Under the terms of the UN's oil-for-food programme, Iraq has to pay 30 per cent of its sales to Kuwait in war reparations and another 5 per cent to cover the costs of UN operations in the country. Up to 15 per cent has to go to Kurdish areas in northern Iraq, which were semi-autonomous but which - since last year's crushing of the CIA-sponsored operations in the north - now fall largely under Saddam's control. Less than half the total income can be used to buy food and medicine for the Iraqi population. And, as UN officials themselves point out, the present programme fails to meet the humanitarian needs of Iraq's 22 million population - which has increased by four million since the 1991 Gulf war.

Thus UN Secretary-General Kofi Annan's visit to Saddam Hussein this weekend involves a discussion of what Iraq needs to increase its oil production capacity. The Iraqis were appalled to discover that Mr Annan's original proposal for an expanded oil-for-food plan included no money for oil facility repairs. Under French pressure, a new proposal - which the US news agency, Associated Press, has seen - does include funds for the restoration of oil field machinery. Under the second phase of Iraqi exports monitored by the UN, Iraq could sell 121mb of oil, 25mb of which were bought by France and 59mb - around 40 per cent - by Russia; which provides a good reason for Russia to warn of world calamity in the event of further military attacks by the US and Britain.

But oil - the very reason for Iraq's power in the Middle East - remains the unspoken element in the current crisis. Most Arabs, of course, realise that the Iraqi regime is untrustworthy and aggressive. But they also know that Iraq possesses a unique blessing: it is the only Middle East nation which has both water and oil. The Arab Gulf states have oil but no rivers. The Arab nations with rivers possess little or no oil. But Iraq has both - and is therefore a potential paradise, containing both fertility and wealth. And this is the country that the West once again is preparing to attack. For the Arabs, the long-term implications are obvious: the West wants to keep its potentially richest nation in penury.

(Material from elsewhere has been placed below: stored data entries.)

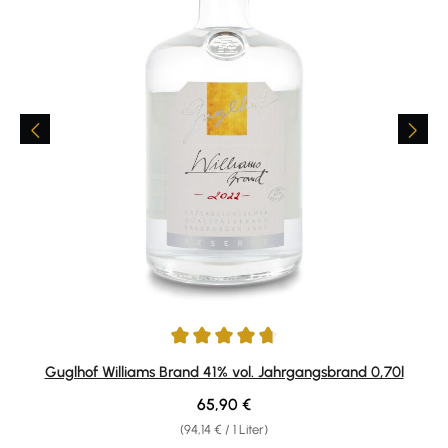
Durchschnittliche Bewertung von 4.84 von 5 Sternen
Guglhof Williams Brand 41% vol. Jahrgangsbrand 0,70l
Regulärer Preis:
65,90 €
(94,14 € / 1 Liter)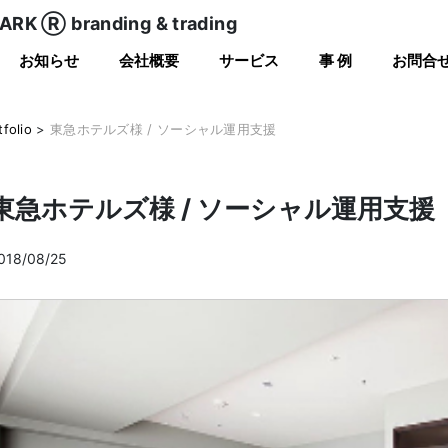
RK Ⓡ branding & trading
お知らせ
会社概要
サービス
事 例
お問合
tfolio
>
東急ホテルズ様 / ソーシャル運用支援
東急ホテルズ様 / ソーシャル運用支援
018/08/25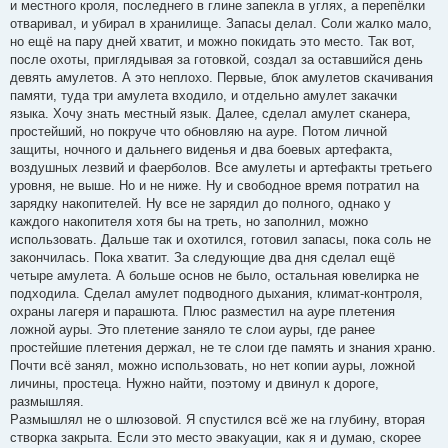
и местного кроля, последнего в глине запекла в углях, а перепёлки
отваривал, и убирал в хранилище. Запасы делал. Соли жалко мало,
но ещё на пару дней хватит, и можно покидать это место. Так вот,
после охоты, приглядывая за готовкой, создал за оставшийся день
девять амулетов. А это неплохо. Первые, блок амулетов скачивания
памяти, туда три амулета входило, и отдельно амулет закачки
языка. Хочу знать местный язык. Далее, сделал амулет сканера,
простейший, но покруче что обновляю на ауре. Потом личной
защиты, ночного и дальнего виденья и два боевых артефакта,
воздушных лезвий и фаерболов. Все амулеты и артефакты третьего
уровня, не выше. Но и не ниже. Ну и свободное время потратил на
зарядку накопителей. Ну все не зарядил до полного, однако у
каждого накопителя хотя бы на треть, но заполнил, можно
использовать. Дальше так и охотился, готовил запасы, пока соль не
закончилась. Пока хватит. За следующие два дня сделал ещё
четыре амулета. А больше основ не было, остальная ювелирка не
подходила. Сделал амулет подводного дыхания, климат-контроля,
охраны лагеря и парашюта. Плюс разместил на ауре плетения
ложной ауры. Это плетение заняло те слои ауры, где ранее
простейшие плетения держал, не те слои где память и знания храню.
Почти всё занял, можно использовать, но нет копии ауры, ложной
личины, простеца. Нужно найти, поэтому и двинул к дороге,
размышляя.
Размышлял не о шлюзовой. Я спустился всё же на глубину, вторая
створка закрыта. Если это место эвакуации, как я и думаю, скорее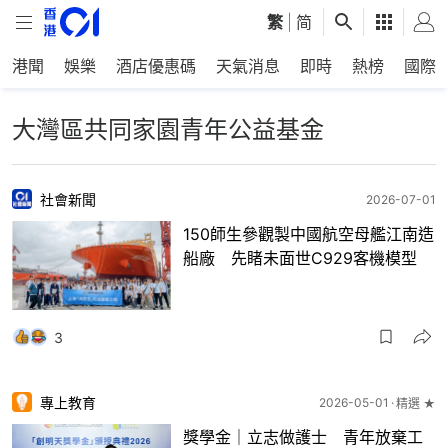
繁
|
简
港聞
娛樂
酒店優惠碼
天氣消息
即時
熱榜
國際
大灣區共同家園青年公益基金
社會新聞
2026-07-01
150師生參觀製中國航空母艦江南造
船廠 先睹未面世C929客機模型
3
專上教育
2026-05-01
精選 ★
獎學金｜立志做護士 青年放棄工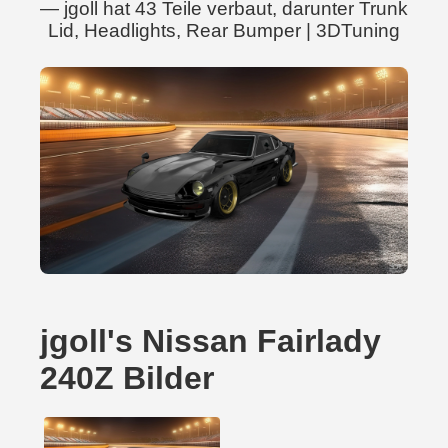
— jgoll hat 43 Teile verbaut, darunter Trunk
Lid, Headlights, Rear Bumper | 3DTuning
jgoll's Nissan Fairlady
240Z Bilder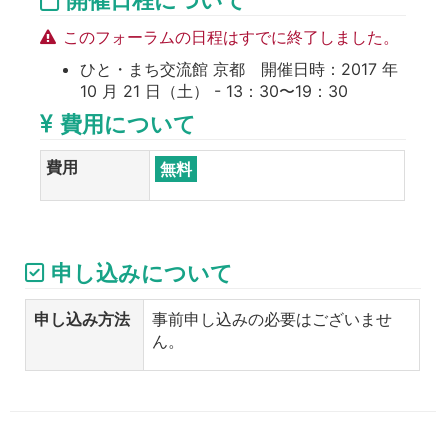
開催日程について
このフォーラムの日程はすでに終了しました。
ひと・まち交流館 京都 開催日時：2017 年
10 月 21 日（土） - 13：30〜19：30
費用について
費用
無料
申し込みについて
申し込み方法
事前申し込みの必要はございませ
ん。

These arguments ignore the issues of arms inspection and the threat that Iraq - according to Washington - "poses to its neighbours". The odd thing is that the neighbours supposedly threatened by Saddam do not - with the exception of Kuwait - want to join President Clinton's latest crusade. With feelings of betrayal, caused by the US's refusal to talk tough to Israel in the face of a dead Middle East "peace process" and its equally strong desire to use force against Iraq, the Arabs are in no mood to support an Anglo-American adventure in what was once called Mesopotamia.

Neither do they have any idea what Washington will do if, bombed yet again, Saddam Hussein refuses to comply with UN Security Council resolutions on arms inspections. On Wednesday night, Lebanese journalists put this question to the US ambassador to Lebanon, Richard Jones. "I'm not going to play that game," Mr Jones replied. "This is a question for somebody much more highly paid than I am." Which does not say much for the salary of US ambassadors in the Middle East.